Le problème des musulmans aujourd’hui outre l’ignorance, c’est qu’ils se laissent tromper par des discours très simplistes et réducteurs comme « Nous suivons le Coran et la Sunna » ou encore « Nous suivons l’école du Prophète ». En réalité, ces écoles se basent justement sur le Coran et la Sunna et selon la compréhension des plus grands maîtres de l’islam et du salaf (les trois premières générations de l’islam). Les fondateurs de ces écoles ont reçu leur science directement des élèves des compagnons du Prophète (saw). Qui mieux que ces nobles savants et leurs élèves peuvent nous expliquer la parole d’Allah et de son Messager ? Le souci, c’est que les musulmans d’aujourd’hui ne font pas la différence entre une école méthodologique (pour expliquer la jurisprudence ou la croyance) qui représente en réalité la divergence bénie et accepté en Islam, et l’Islam en tant que tel. Dès lors, toutes les écoles sont vues d’un œil méfiant par le musulman lambda qui disons-le, n’a pas étudié l’islam mais s’est contenté de fréquenter le net et les réseaux sociaux en particulier inondés de sources peu fiables …

C’est cette vision moderne (individualisation, consommation de l’information, volonté de s’affirmer ect …) emprunté à l’occident qui est la principale cause de l’effondrement de l’islam millénaire pour un islam 2.0 qui n’a jamais existé par le passé … L’orgueil empêche les musulmans d’aujourd’hui de reconnaître qu’ils ne sont tout simplement rien devant les plus grands maîtres que l’islam ait connu, et sans qui nous n’aurions pas reçu l’islam car ce sont eux qui ont préservé l’islam et qui nous l’ont transmis. Et aujourd’hui il se trouve des gens pour abandonner 1400 ans d’histoire et adopter des positions nouvelles et récentes … Quel comble !

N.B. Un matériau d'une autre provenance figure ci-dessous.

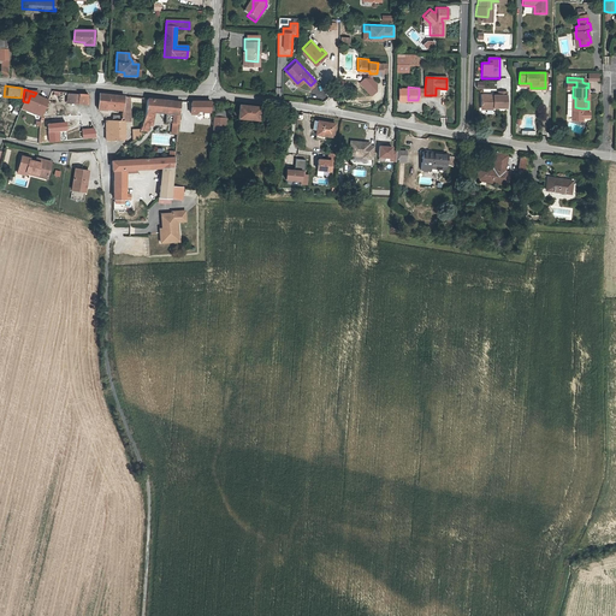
[(123,94),(99,92),(98,106),(122,108),(123,94)]
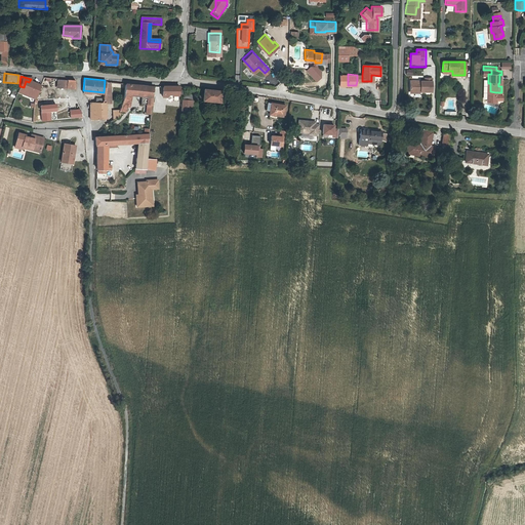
[(56,79),(56,87),(67,88),(66,80),(56,79)]
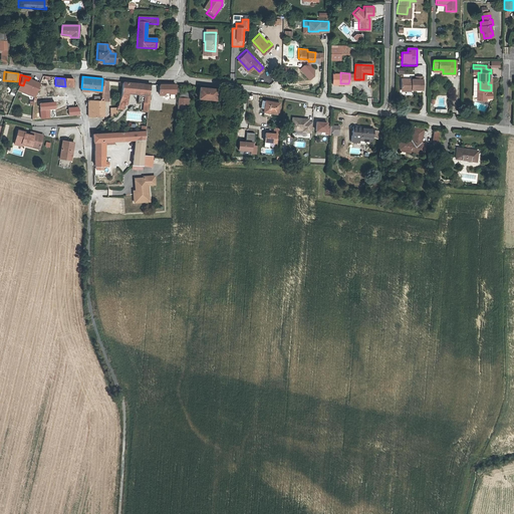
[(64,78),(65,86),(74,87),(72,79),(64,78)]
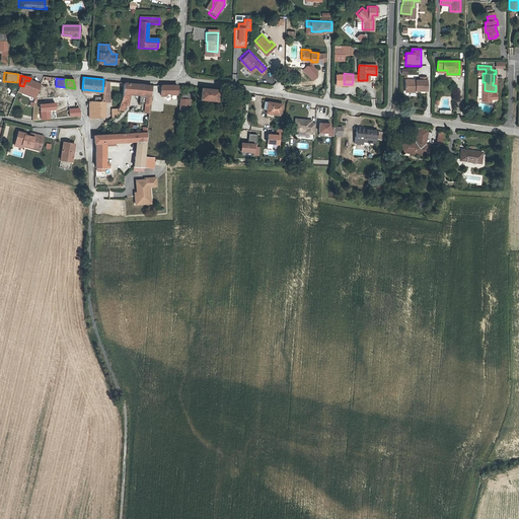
[(28,81),(25,80),(23,86),(19,85),(16,93),(21,95),(22,92),(34,96),(40,85),(28,81)]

Une autre dimension de l’islam unanimement reconnue (voir le hadith de Jibril) mais aujourd’hui décriée et critiquée à tort (toujours à cause de cette propagande mais aussi à cause du matérialisme et de l’éloignement des musulmans de toute forme de spiritualité pour une pratique de l’islam basé exclusivement sur des gestes et des paroles mécaniques) : Il s’agit du Tasawwuf.

En effet, le Tasawwuf souffre aujourd’hui d’une très mauvaise image à cause de la propagande mensongère des Wahhabites mais aussi par certains charlatans parlant au nom du Tasawwuf. Le contexte actuel (matérialisme, consommation, laïcisation des sociétés et des mœurs) est également une des raisons expliquant cet éloignement de la spiritualité.

Ainsi, cette vision de l’islam à traverser les siècles, des Salaf (nos pieux Anciens) jusqu’à la chute du Califat Ottoman en 1924 (et là encore les Wahhabites avec le soutien des britanniques ont joué un grand rôle dans la destruction du dernier état islamique pour le remplacer par le royaume Saoudien). Cette vision est toujours aujourd’hui la vision dominante dans le monde musulman, mais de plus en plus de personnes et notamment les jeunes se font avoir par le Wahhabisme/Salafisme.